#### やること:
抜粋によると、真山のセリフの3連フキダシでは、左に行くにつれて文字はどうなっていきますか。

#### 抜粋:
▬▬▬
このコマ、さらっと描かれてるけどすごいと思うんですよ。内容的には「風呂場で山田さんが美乳であることにショックを受けたはぐちゃんを、真山がなぐさめる、森田先輩がもらい泣きする、修ちゃん先生と竹本くんがほほぉ…って感じになってる、後ろで山田さんが酔っ払ってる」というだけのシーンなんだけど(一コマでこれだけ大人数がみんなそれぞれ違うことしてて、これだけ生き生きと描かれてることがそもそもすごい)。

 

個別に見てみる

まず真山のセリフ。3連フキダシが横に連なっているけど、左に行くにつれて文字が小さくなっていくことで、最初驚いて大きく上げた声がどんどん小さくなっていくことが分かるし、一番左のフキダシはすごいグニャグニャしてて、声がちいさくなるだけじゃなくてしどろもどろになってる様子すら伺える。そのセリフを喋ってる真山の表情は、当然静止画であるものの、なぜか驚きからしどろもどろまですべてを表現しているような微妙なものになっている(この意味で、漫画のコマというのはある一瞬を切り取ったものではなく、「幅を持った」時間が詰め込まれているものと捉えられる)。
▬▬▬
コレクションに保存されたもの

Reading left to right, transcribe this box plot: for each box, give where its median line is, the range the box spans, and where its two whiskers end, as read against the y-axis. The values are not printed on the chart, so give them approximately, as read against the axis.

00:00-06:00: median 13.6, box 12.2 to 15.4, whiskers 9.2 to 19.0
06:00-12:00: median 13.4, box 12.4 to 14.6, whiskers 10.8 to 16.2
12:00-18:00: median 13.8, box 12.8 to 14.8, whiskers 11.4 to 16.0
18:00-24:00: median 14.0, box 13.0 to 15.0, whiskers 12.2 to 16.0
▬▬▬
#### 正しい答え:
文字がだんだん小さくなっていきます。